# What the task asks
Which lines in the items below contain the string "County"? Find them, treating uppercase and lowercase as different, and copy each one in full.

# Raw records
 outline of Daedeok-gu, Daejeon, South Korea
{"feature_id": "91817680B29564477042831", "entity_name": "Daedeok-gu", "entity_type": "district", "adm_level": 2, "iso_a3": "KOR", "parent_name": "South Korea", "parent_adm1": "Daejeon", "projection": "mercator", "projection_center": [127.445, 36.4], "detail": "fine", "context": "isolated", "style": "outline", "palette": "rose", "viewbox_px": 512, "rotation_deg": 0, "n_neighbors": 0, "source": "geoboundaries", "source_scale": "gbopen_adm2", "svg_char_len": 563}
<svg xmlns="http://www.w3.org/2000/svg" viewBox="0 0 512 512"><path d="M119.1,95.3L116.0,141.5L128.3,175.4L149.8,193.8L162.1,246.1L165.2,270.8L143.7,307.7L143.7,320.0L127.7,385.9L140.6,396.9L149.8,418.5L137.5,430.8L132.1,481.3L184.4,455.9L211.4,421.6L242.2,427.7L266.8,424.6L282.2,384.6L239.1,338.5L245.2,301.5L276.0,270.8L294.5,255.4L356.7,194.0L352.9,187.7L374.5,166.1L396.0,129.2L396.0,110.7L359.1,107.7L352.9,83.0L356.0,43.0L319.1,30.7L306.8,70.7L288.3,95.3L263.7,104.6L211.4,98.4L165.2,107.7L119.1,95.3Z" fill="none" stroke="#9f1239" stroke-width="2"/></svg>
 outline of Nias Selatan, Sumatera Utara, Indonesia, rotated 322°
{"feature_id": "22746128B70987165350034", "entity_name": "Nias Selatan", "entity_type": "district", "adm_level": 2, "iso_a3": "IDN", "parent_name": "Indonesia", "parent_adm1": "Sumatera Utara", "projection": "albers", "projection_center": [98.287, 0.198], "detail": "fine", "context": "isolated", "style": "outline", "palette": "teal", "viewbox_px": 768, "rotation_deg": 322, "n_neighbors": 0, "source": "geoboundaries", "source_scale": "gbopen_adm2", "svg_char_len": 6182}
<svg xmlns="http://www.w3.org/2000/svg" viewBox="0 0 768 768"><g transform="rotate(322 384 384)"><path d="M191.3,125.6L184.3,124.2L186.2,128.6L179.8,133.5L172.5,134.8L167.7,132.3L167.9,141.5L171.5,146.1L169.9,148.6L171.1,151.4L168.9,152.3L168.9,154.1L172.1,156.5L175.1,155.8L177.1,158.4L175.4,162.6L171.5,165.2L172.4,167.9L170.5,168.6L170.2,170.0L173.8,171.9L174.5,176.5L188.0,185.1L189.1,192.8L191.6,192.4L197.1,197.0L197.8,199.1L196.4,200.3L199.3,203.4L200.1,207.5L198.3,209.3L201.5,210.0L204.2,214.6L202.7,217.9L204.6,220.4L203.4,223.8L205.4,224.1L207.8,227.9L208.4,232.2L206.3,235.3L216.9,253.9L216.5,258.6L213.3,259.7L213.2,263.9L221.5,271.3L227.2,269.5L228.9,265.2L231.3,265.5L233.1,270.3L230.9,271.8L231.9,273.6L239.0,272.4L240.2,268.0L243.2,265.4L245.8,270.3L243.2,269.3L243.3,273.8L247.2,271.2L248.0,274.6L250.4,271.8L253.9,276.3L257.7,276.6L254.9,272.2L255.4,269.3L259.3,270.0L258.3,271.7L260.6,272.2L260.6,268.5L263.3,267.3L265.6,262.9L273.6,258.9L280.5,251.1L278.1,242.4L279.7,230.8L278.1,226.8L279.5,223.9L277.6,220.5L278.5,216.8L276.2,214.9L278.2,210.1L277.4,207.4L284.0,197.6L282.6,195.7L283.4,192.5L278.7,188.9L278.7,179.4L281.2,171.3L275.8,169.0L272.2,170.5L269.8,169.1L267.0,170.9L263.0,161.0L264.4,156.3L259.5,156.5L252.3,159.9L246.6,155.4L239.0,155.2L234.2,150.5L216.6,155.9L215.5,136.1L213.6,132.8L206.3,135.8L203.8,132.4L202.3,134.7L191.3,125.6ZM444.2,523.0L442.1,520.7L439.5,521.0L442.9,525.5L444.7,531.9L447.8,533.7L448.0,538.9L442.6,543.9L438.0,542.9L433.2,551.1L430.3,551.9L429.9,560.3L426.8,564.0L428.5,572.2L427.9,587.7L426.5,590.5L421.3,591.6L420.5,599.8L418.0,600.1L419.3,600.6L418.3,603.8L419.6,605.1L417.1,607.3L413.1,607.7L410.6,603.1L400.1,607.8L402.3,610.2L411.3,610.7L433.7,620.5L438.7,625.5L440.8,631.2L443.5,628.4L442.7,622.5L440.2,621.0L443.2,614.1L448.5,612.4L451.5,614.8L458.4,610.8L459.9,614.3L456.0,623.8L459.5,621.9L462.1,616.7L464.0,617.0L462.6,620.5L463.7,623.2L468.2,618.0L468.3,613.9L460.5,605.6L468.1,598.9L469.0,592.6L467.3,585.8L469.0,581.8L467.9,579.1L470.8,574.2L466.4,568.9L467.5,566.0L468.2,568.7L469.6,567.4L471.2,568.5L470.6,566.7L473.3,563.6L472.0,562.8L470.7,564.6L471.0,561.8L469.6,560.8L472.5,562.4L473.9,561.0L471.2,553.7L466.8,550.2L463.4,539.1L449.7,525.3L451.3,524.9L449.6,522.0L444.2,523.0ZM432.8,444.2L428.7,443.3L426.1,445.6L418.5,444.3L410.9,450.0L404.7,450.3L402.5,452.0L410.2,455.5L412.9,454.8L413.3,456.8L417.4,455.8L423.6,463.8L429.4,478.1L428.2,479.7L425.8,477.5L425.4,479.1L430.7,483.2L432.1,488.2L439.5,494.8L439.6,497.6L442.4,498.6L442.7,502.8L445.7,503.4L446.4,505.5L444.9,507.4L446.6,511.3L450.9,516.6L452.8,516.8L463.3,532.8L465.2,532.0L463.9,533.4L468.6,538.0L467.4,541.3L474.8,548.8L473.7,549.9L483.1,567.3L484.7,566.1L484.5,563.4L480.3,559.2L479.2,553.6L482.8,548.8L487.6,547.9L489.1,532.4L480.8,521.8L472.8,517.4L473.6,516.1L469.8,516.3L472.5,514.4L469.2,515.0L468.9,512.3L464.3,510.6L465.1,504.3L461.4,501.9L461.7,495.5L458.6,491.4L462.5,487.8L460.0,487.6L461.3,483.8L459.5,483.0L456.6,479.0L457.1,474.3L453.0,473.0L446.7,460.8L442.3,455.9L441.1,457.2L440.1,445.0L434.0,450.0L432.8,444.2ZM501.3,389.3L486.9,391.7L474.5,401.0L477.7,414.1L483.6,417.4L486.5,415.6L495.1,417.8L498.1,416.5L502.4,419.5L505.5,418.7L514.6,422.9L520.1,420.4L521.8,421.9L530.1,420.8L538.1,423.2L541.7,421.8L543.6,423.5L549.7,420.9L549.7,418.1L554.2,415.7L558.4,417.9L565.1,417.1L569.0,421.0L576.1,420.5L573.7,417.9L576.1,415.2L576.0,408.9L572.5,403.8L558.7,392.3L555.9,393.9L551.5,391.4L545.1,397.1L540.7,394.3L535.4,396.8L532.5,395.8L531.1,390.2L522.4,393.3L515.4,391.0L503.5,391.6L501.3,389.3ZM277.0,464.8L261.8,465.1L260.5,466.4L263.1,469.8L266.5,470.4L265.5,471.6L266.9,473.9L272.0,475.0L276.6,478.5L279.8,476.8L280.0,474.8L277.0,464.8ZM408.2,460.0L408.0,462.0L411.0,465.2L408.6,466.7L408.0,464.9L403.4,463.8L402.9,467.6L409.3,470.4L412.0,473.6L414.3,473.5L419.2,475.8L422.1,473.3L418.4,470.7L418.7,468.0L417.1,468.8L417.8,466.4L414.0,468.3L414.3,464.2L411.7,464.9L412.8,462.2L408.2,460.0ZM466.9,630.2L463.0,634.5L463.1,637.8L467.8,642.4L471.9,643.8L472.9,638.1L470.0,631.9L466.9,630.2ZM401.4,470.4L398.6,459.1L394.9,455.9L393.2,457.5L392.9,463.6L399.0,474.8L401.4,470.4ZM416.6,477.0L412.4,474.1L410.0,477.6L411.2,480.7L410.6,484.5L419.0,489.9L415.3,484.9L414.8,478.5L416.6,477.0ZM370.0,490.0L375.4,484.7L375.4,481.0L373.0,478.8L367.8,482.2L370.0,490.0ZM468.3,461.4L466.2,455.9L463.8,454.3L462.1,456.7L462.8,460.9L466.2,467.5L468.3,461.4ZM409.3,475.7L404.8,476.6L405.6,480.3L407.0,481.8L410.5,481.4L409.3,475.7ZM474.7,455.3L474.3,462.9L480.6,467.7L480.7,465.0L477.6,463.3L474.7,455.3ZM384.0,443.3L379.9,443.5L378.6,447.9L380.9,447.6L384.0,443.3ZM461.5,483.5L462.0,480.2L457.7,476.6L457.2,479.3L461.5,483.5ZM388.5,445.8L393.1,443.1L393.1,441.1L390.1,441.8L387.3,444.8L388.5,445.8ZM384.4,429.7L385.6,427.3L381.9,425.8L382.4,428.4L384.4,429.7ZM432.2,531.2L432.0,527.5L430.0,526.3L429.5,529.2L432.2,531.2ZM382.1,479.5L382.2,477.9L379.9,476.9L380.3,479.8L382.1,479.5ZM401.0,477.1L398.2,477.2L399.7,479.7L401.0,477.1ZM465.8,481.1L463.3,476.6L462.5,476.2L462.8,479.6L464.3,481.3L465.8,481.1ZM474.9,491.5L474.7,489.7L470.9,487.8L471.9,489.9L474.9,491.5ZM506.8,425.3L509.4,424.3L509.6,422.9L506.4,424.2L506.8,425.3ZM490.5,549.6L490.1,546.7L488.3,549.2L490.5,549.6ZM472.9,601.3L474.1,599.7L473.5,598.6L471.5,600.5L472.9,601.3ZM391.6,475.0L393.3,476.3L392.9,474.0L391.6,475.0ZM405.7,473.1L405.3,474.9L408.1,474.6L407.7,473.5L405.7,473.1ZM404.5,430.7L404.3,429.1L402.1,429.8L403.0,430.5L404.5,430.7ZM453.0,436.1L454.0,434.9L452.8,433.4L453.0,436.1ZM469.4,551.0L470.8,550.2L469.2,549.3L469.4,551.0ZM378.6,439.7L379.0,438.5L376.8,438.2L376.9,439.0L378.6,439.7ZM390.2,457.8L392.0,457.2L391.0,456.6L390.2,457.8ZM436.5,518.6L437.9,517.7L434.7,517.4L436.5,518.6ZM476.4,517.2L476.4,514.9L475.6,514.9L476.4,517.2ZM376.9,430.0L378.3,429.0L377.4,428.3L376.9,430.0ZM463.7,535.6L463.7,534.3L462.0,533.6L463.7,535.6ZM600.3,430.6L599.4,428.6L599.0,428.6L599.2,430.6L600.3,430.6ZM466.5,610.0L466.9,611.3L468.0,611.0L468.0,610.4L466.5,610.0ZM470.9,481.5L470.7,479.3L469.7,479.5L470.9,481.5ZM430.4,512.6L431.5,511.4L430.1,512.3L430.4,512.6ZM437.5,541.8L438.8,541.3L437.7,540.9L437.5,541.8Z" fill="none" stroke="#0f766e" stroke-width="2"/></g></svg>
* * *
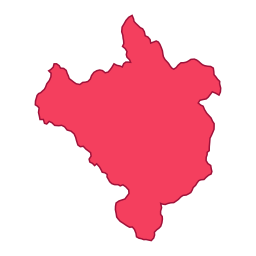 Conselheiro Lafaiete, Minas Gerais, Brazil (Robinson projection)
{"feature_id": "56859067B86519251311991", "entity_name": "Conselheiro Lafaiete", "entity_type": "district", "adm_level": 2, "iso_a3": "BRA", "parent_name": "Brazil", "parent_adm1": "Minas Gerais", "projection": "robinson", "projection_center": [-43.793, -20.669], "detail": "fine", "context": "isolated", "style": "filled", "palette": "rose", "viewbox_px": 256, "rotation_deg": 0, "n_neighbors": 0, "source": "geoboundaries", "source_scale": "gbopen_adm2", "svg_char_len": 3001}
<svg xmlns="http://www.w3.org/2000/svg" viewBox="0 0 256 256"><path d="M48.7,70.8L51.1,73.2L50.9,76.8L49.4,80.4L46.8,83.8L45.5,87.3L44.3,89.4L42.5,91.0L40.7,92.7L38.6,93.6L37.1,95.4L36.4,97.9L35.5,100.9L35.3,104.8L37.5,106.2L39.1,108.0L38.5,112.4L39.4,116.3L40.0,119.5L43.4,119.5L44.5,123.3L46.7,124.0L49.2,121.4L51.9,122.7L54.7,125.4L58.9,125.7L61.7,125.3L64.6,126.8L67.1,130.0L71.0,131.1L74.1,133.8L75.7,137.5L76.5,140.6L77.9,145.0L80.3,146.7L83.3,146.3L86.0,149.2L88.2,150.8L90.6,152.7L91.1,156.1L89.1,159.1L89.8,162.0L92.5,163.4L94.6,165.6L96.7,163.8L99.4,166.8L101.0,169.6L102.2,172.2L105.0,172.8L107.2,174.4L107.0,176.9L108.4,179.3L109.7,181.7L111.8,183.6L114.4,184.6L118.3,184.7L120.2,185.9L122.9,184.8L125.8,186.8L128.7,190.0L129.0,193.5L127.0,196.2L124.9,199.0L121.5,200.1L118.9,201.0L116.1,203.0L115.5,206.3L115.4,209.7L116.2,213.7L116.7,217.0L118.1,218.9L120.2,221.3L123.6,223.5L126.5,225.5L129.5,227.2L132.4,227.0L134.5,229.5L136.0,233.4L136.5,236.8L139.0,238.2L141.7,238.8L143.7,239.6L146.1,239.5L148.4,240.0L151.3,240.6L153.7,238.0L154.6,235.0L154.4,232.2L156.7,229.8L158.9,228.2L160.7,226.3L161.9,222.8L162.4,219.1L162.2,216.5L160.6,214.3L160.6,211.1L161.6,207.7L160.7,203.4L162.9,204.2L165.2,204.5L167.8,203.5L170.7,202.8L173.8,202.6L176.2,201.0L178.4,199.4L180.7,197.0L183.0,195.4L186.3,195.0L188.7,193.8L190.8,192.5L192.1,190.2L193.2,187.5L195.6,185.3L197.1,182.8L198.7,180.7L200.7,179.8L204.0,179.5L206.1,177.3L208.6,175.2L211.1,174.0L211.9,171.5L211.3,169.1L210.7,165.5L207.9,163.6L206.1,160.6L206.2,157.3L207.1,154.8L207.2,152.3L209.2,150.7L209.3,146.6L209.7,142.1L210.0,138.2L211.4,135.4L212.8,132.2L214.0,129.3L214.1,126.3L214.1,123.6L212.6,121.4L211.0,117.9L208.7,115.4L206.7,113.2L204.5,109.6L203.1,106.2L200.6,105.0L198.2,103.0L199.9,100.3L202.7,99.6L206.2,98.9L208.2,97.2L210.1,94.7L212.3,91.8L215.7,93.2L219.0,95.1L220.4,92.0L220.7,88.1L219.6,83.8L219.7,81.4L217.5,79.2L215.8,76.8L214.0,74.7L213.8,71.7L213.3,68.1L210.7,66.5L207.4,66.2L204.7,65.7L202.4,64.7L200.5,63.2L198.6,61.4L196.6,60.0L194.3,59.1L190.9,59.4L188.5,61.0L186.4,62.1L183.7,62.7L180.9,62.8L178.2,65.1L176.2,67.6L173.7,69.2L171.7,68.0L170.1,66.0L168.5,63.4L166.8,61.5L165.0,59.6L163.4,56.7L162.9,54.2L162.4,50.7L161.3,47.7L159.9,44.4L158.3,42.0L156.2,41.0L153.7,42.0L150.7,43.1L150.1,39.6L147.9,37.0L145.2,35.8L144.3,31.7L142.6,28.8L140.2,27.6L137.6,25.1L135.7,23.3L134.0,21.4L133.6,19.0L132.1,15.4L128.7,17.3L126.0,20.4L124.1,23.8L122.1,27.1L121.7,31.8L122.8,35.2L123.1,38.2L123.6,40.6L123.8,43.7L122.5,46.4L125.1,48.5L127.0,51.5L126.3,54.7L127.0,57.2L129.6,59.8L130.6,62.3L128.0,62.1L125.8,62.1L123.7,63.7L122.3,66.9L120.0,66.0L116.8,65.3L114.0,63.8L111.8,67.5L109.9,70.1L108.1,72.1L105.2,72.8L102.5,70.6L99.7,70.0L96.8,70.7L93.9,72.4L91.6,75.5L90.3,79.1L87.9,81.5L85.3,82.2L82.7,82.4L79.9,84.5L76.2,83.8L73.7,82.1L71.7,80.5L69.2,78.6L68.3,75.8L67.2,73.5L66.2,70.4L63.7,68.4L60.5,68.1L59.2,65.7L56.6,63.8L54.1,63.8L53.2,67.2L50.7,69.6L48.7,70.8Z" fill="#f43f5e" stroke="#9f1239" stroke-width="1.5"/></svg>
...
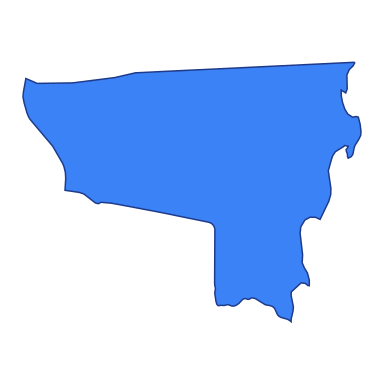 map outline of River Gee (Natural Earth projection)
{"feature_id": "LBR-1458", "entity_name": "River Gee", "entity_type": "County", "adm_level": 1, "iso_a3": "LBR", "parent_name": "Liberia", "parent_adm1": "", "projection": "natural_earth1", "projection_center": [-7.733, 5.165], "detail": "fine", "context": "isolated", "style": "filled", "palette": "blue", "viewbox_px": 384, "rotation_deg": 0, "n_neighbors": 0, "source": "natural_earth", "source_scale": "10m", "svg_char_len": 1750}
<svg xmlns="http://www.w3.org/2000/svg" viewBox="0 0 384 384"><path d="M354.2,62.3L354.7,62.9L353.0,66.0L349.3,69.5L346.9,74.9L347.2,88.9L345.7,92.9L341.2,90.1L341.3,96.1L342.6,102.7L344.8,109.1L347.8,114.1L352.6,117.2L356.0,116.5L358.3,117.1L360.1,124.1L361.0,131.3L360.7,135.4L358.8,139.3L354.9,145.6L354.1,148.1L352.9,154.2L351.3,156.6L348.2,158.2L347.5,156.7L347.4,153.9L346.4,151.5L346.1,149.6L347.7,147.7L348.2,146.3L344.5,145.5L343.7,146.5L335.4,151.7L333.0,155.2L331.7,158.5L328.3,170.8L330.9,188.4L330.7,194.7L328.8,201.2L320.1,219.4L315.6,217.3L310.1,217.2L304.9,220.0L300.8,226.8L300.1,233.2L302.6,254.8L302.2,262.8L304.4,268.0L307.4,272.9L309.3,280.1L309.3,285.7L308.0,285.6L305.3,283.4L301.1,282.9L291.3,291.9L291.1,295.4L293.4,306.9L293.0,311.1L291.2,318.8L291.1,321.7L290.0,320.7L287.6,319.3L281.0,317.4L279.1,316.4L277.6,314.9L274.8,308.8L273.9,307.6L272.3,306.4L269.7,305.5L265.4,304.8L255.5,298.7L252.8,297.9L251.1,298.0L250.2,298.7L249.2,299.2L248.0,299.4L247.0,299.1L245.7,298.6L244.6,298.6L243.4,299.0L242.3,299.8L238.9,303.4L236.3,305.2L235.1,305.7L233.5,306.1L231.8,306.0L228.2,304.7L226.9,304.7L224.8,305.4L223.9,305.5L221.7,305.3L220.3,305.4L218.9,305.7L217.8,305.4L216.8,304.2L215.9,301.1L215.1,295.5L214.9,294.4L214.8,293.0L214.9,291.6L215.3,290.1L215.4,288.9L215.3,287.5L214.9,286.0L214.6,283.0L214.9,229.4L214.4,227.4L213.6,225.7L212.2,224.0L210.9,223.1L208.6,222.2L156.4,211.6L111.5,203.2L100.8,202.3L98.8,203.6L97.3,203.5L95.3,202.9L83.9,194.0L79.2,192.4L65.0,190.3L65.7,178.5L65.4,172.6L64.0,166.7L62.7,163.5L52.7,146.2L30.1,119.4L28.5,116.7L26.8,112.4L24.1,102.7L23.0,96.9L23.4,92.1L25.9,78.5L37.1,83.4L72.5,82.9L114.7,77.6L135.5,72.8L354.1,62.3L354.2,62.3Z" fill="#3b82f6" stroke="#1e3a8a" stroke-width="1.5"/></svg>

# Result
{"feature_id": "LBR-1458", "entity_name": "River Gee", "entity_type": "County", "adm_level": 1, "iso_a3": "LBR", "parent_name": "Liberia", "parent_adm1": "", "projection": "natural_earth1", "projection_center": [-7.733, 5.165], "detail": "fine", "context": "isolated", "style": "filled", "palette": "blue", "viewbox_px": 384, "rotation_deg": 0, "n_neighbors": 0, "source": "natural_earth", "source_scale": "10m", "svg_char_len": 1750}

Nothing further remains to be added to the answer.